* [ESTRATTO SCELTO]
|---|

Se avete presente la serie televisiva Doc – Nelle tue mani, probabilmente avrete pensato, come me, che un medico come quello interpretato da Luca Argentero esiste solo nei film: primario di un reparto di Medicina di un immaginario ospedale, prima di tutto vuole conoscere i suoi pazienti, i loro problemi, le loro speranze, le loro difficoltà; poi li aiuta, non solo con le sue competenze mediche, ma con la sua presenza, il suo sorriso, il dialogo. Appunto, solo nei film.
Invece almeno uno esiste e l’ho incontrato. È il prof. Imperatori, primario della Chirurgia toracica dell’Ospedale di Circolo di Varese. Era una domenica mattina, ero ricoverata da un paio d’ore, quando è entrato nella stanza, si è presentato e mi ha detto che fa sempre un giro, la domenica, per conoscere i suoi pazienti. Abbiamo cominciato a chiacchierare. Non solo dell’intervento, su cui ha risposto a tutte le mie domande, anche le più insignificanti, ma del passato, del futuro, della vita e della morte. Era la prima volta che lo vedevo e mi sembrava di conoscerlo da sempre.

|---|

* [DATI ARCHIVIATI]
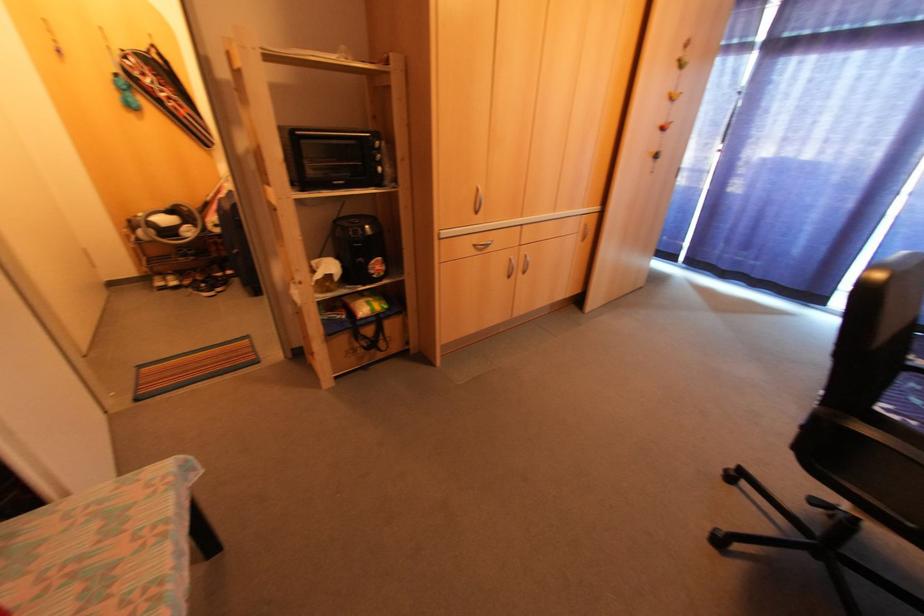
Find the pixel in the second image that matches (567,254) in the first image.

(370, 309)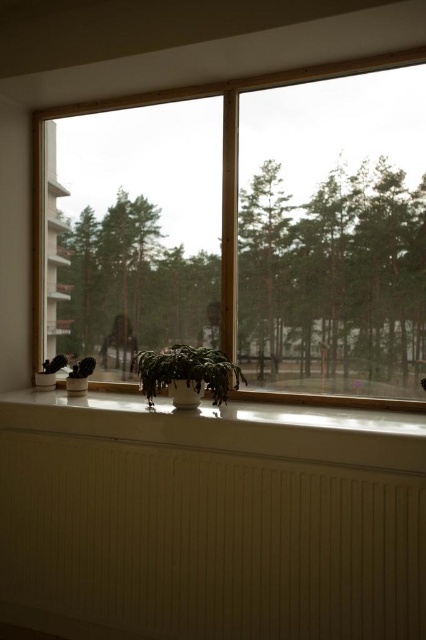
Is matte white windowsill at center smaller than green matte plant at center?

Incorrect, matte white windowsill at center is not smaller in size than green matte plant at center.

Is matte white windowsill at center below green matte plant at center?

No, matte white windowsill at center is not below green matte plant at center.

Locate an element on the screen. matte white windowsill at center is located at coordinates (244, 230).

Does white textured radiator at lower center have a greater height compared to green matte plant at center?

Yes.

Who is more distant from viewer, (311, 572) or (189, 346)?

Positioned behind is point (189, 346).

Between point (376, 604) and point (221, 376), which one is positioned behind?

The point (221, 376) is behind.

Where is `white textured radiator at lower center`? white textured radiator at lower center is located at coordinates (204, 544).

Who is more forward, (x=166, y=440) or (x=212, y=364)?

Point (x=166, y=440) is in front.

Which of these two, white glossy window sill at lower center or green matte plant at center, stands taller?

green matte plant at center

What do you see at coordinates (230, 428) in the screenshot? I see `white glossy window sill at lower center` at bounding box center [230, 428].

You are a GUI agent. You are given a task and a screenshot of the screen. Output one action in this format:
    pyautogui.click(x=<x>, y=<y>)
    Task: Click on the white glossy window sill at lower center
    
    Given the screenshot: What is the action you would take?
    pyautogui.click(x=230, y=428)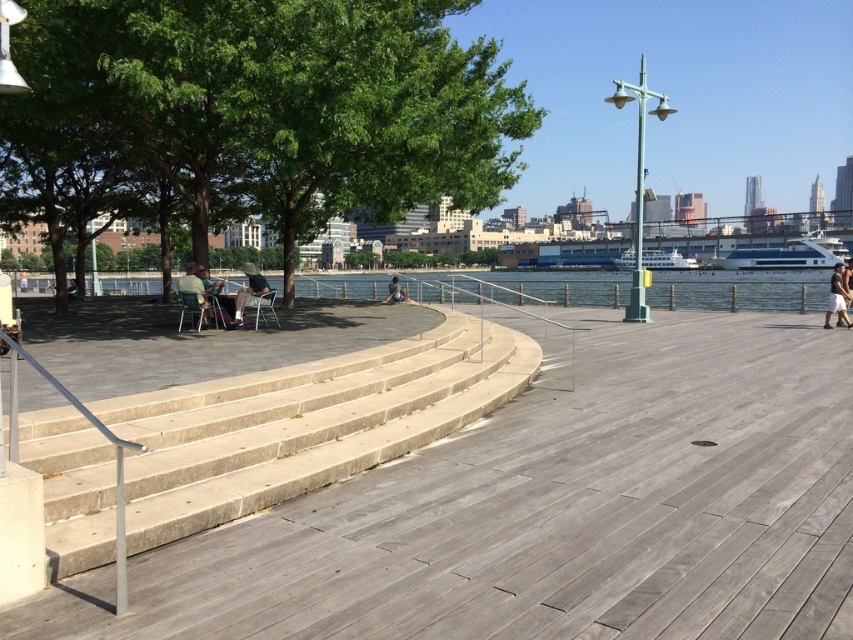
You are a visitor at this waterfront area and want to sit under the shade provided by the matte black umbrella at center. However, you notice the matte green chair at left is in the way. Can you move the chair to access the umbrella?

The matte green chair at left is located above the matte black umbrella at center, so moving the chair would allow you to access the umbrella.

You are standing on the boardwalk and want to sit down. There is a matte black chair at left and beige concrete stairs at left. Which object is closer to your current position if you are facing the water?

The matte black chair at left is closer to your current position because the beige concrete stairs at left are to the right of the chair, meaning the chair is positioned between you and the stairs when facing the water.

You are standing on the boardwalk and want to take a photo of the dark gray cotton shorts at right without the matte black umbrella at center blocking the view. Which direction should you move to ensure the umbrella is out of frame?

You should move to the left side of the boardwalk so that the matte black umbrella at center is behind you and no longer blocking the view of the dark gray cotton shorts at right.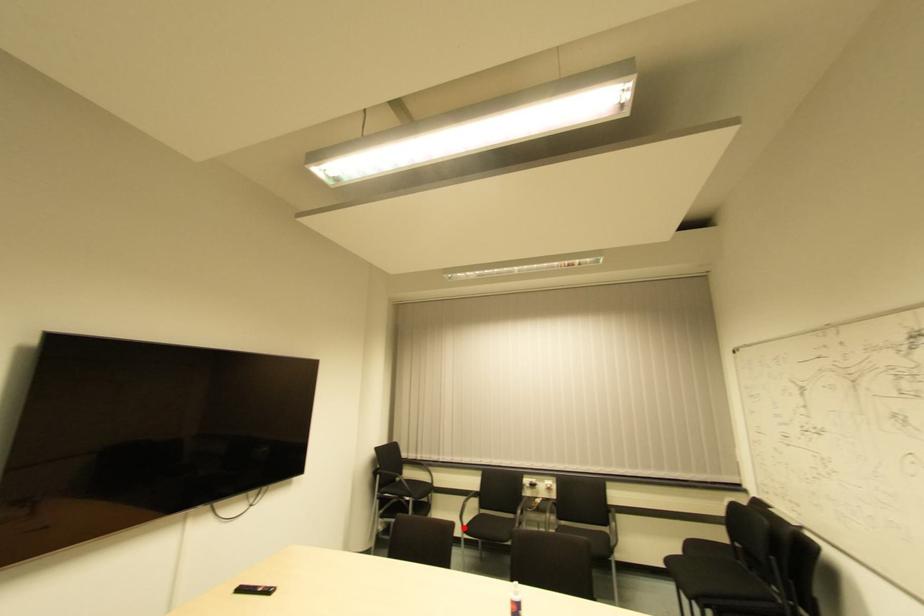
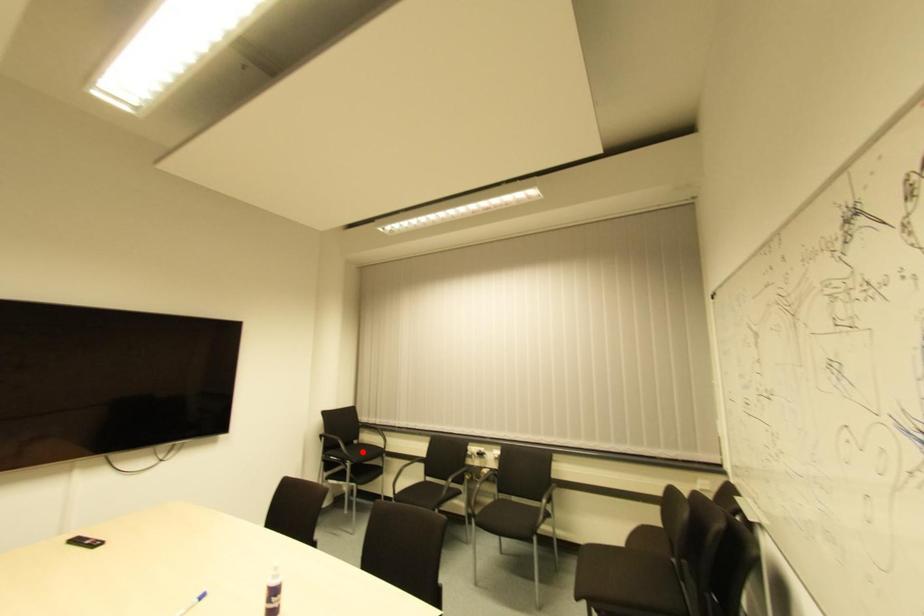
I am providing you with two images of the same scene from different viewpoints. A red point is marked on the first image and another point is marked on the second image. Do the highlighted points in image1 and image2 indicate the same real-world spot?

No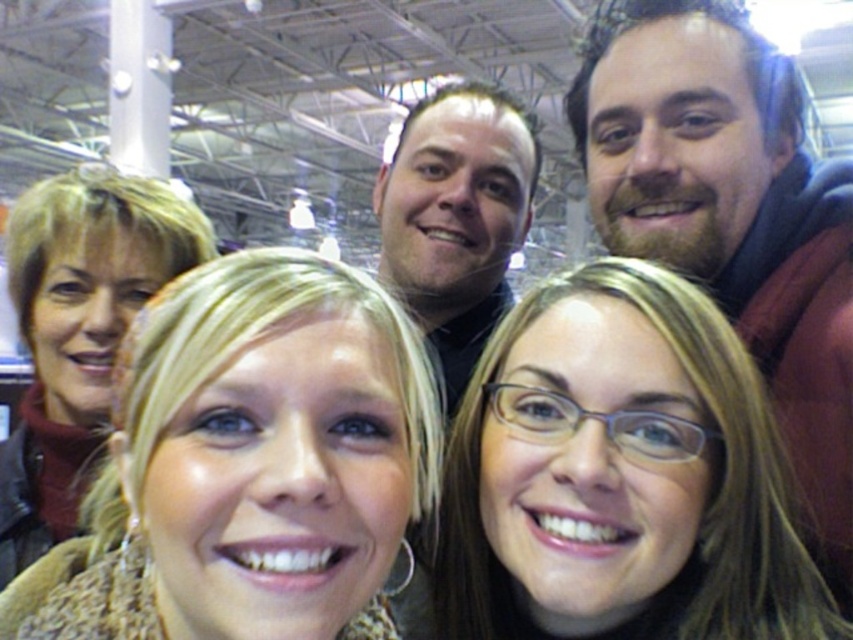
Between bearded man at upper right and blonde hair at upper left, which one appears on the left side from the viewer's perspective?

blonde hair at upper left is more to the left.

Is bearded man at upper right wider than blonde hair at upper left?

No, bearded man at upper right is not wider than blonde hair at upper left.

Which is in front, point (711, 28) or point (410, 356)?

Point (410, 356) is in front.

You are a GUI agent. You are given a task and a screenshot of the screen. Output one action in this format:
    pyautogui.click(x=<x>, y=<y>)
    Task: Click on the bearded man at upper right
    This screenshot has height=640, width=853.
    Given the screenshot: What is the action you would take?
    pyautogui.click(x=732, y=214)

At what (x,y) coordinates should I click in order to perform the action: click on matte brown hair at center. Please return your answer as a coordinate pair (x, y). The image size is (853, 640). Looking at the image, I should click on (621, 476).

Does matte brown hair at center have a greater width compared to bearded man at upper right?

Indeed, matte brown hair at center has a greater width compared to bearded man at upper right.

Is point (494, 627) farther from viewer compared to point (619, 179)?

No, it is in front of (619, 179).

The height and width of the screenshot is (640, 853). I want to click on matte brown hair at center, so click(621, 476).

Does bearded man at upper right lie behind dark brown hair at upper center?

No, it is not.

Is bearded man at upper right in front of dark brown hair at upper center?

That is True.

Does point (717, 296) come in front of point (415, 266)?

That is True.

Locate an element on the screen. The image size is (853, 640). bearded man at upper right is located at coordinates (732, 214).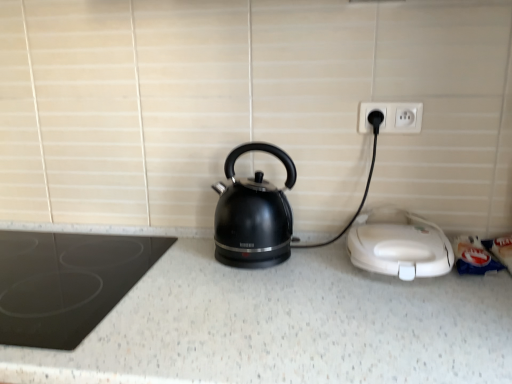
Locate an element on the screen. vacant space in front of white plastic sandwich maker at lower right, which is the first home appliance in right-to-left order is located at coordinates (418, 311).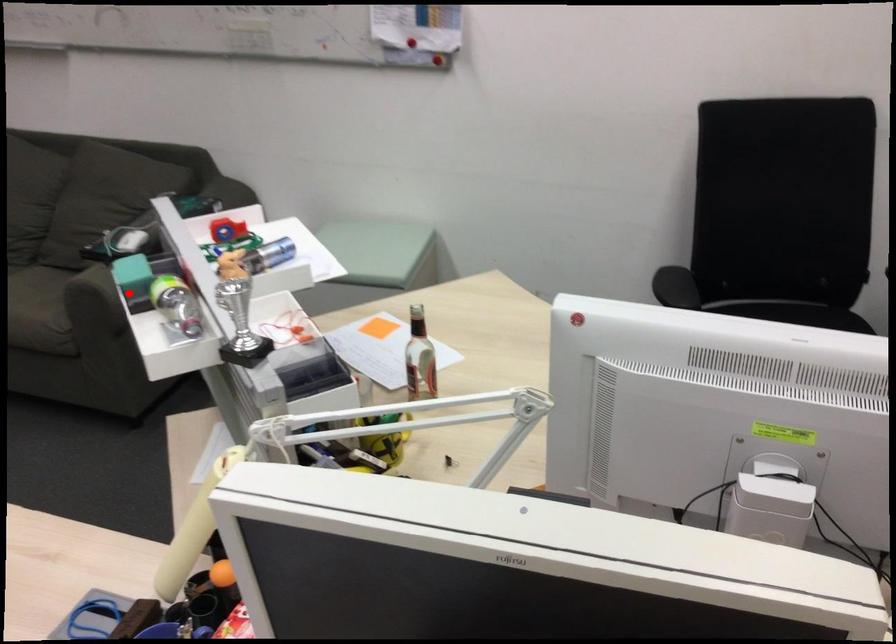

|---|

* [ESERCIZIO 1]
Nel brano sul prof. Imperatori, di quale reparto è primario il medico?
* [ESERCIZIO 2]
Per favore, prosegui il brano sul prof. Imperatori dopo la sua ultima frase.
Le voci archiviate non servono per questo lavoro.

* [RISPOSTA 1]
Della Chirurgia toracica dell'Ospedale di Circolo di Varese.

* [RISPOSTA 2]
Non c’è stato giorno che non sia passato nella mia camera, anche solo per un saluto, prima di andare a casa. Non mi ha mai guardato come una malattia, neppure come una malata, mi ha sempre trattato come una persona che, per caso, ha contratto una malattia che, tuttavia, non la definisce.
Tutti gli operatori del reparto – medici, infermieri, OSS, tirocinanti – hanno avuto un atteggiamento costante di gentilezza, di rispetto, di attenzione. Ogni tanto passava un medico, che non ricordavo di aver visto prima, e mi chiedeva “Come va?”. Qualcuno mi ha detto che ormai la “strategia aziendale” suggerisce – o impone – tali comportamenti, ma io penso che l’umanità, se ti manca, non la puoi fingere.
Il quarto giorno dopo l’intervento ho compiuto gli anni. Ad un certo punto un chirurgo, che pure non aveva seguito il mio caso, e due infermiere hanno fatto capolino nella mia stanza e in coro mi hanno augurato buon compleanno. Era ormai sera quando è passato il prof., dopo una giornata intera in sala operatoria: “Solo un momento, per farle gli auguri”.
È stato un compleanno che non potrò dimenticare, non tanto perché l’ho vissuto in ospedale, ma perché quei semplici gesti sono stati il regalo più bello che potessi ricevere: mi hanno dato la serenità necessaria per affrontare il dolore e la paura.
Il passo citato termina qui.